In May 15 comments, three utility trade associations, including the American Public Power Association, offer recommendations to the Department of Energy regarding its prioritization of new or updated energy conservation standards and test procedures for appliances and equipment.
The groups, which also include the Edison Electric Institute and the National Rural Electric Cooperative Association, responded to the DOE’s Feb. 14, final rule, “Procedures for Use in New or Revised Energy Conservation Standards and Test Procedures for Consumer Products and Commercial/Industrial Equipment.”
The groups recommended that DOE provide a list of the estimated national savings based on the annual site energy to allow stakeholders to review the DOE’s preliminary estimates and compare them with other studies or other technology and market data. It would also allow parties to see which appliances would be able to meet the thresholds established in the Feb. 14 rule.
The groups in their comments also recommend that the DOE analyze the annual estimated site energy savings along with the estimated savings over 10-, 20-, and 30-year periods, to ensure more thorough analysis by all stakeholders.
On a related issue, the groups recommend that the DOE show the savings in typical units related to the product energy source and then convert these savings to site British thermal units (BTUs) using technical conversion factors from kilowatt hours or therms or gallons or other typical energy units associated with the appliance.

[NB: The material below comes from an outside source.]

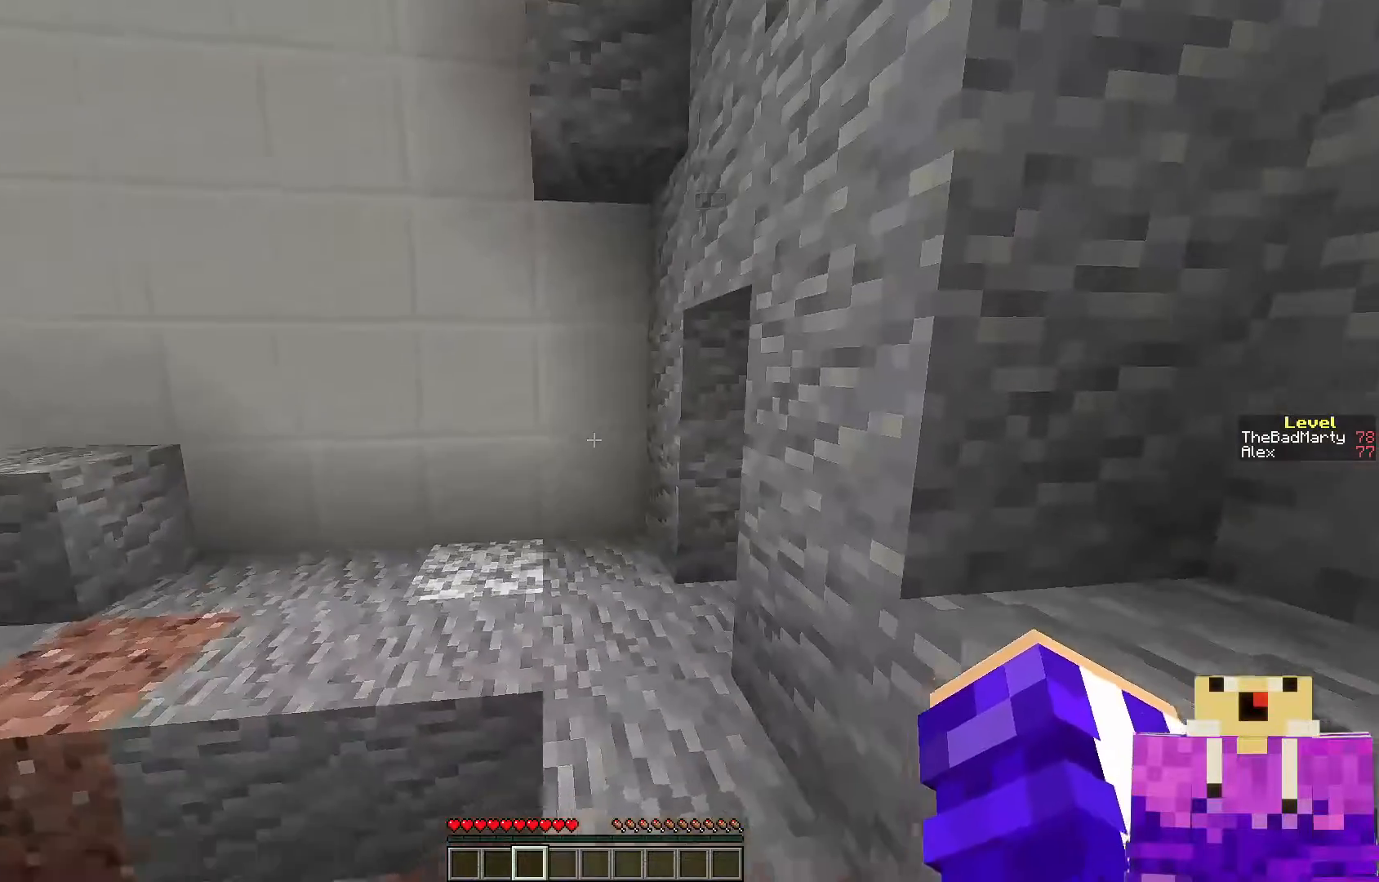
{"keys": ["a", "w"], "mouse": [], "events": []}
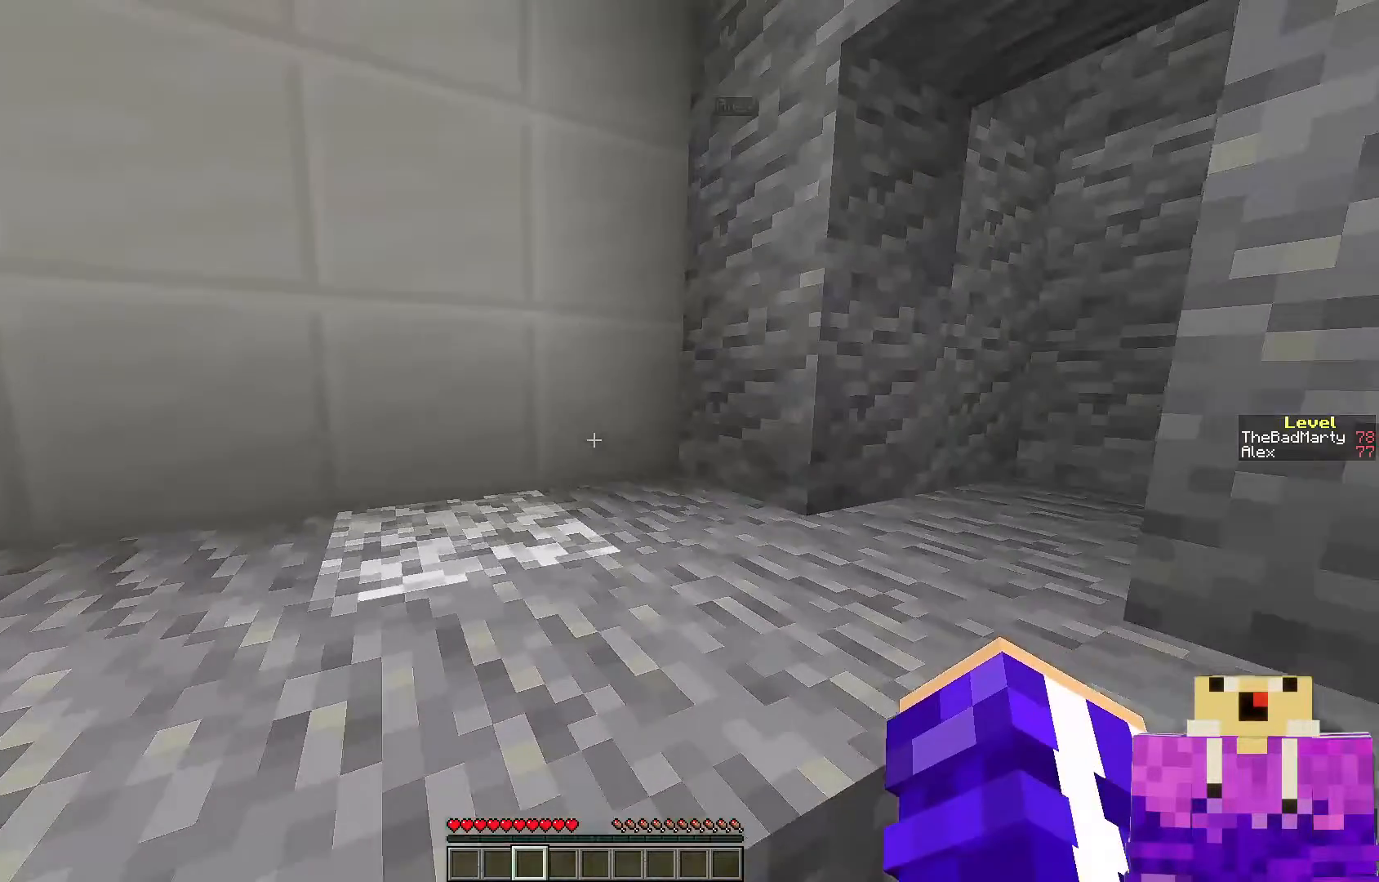
{"keys": ["a", "w"], "mouse": [], "events": [[300, "space", "down"], [500, "space", "up"]]}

Doing so would allow stakeholders to perform “apples to apples” comparisons for products that use different types of energy inputs, the groups wrote.
The groups also recommend that the DOE take into account how many times a product has been through the efficiency review process in order to prioritize rulemakings that would get more “bang for the buck.” Products that have been through the review process multiple times are subject to rising efficiency levels that can push them closer to technological efficiency limits. Under 2010 rules, for instance, small electric motors showed maximum potential energy savings between 12.6% and 32.1%. Under proposed 2020 standards, the maximum energy savings range from 5.1% to 8.6%.
In their final recommendation, the groups recommend that the DOE consider the benefits of grid-interactive “smart” appliances that can save money and provide benefits to the grid even though they might not necessarily correlate to device level electricity consumption reductions.
Smart appliances can shed load, shift loads, and modulate loads in ways that provide benefits to building owners, the environment, and the overall energy grid, they argue, and the DOE should take steps to ensure that future standards do not penalize smart appliances, even if they increase annual site energy usage by a minimal amount compared with non-connected or traditional appliances.
The groups emphasized that they strongly support the DOE’s conservation standards program and noted that it has been “one of the most successful energy efficiency efforts ever created in large part due to its focus on setting standards that are technically feasible and economically justified for a large majority of consumers.”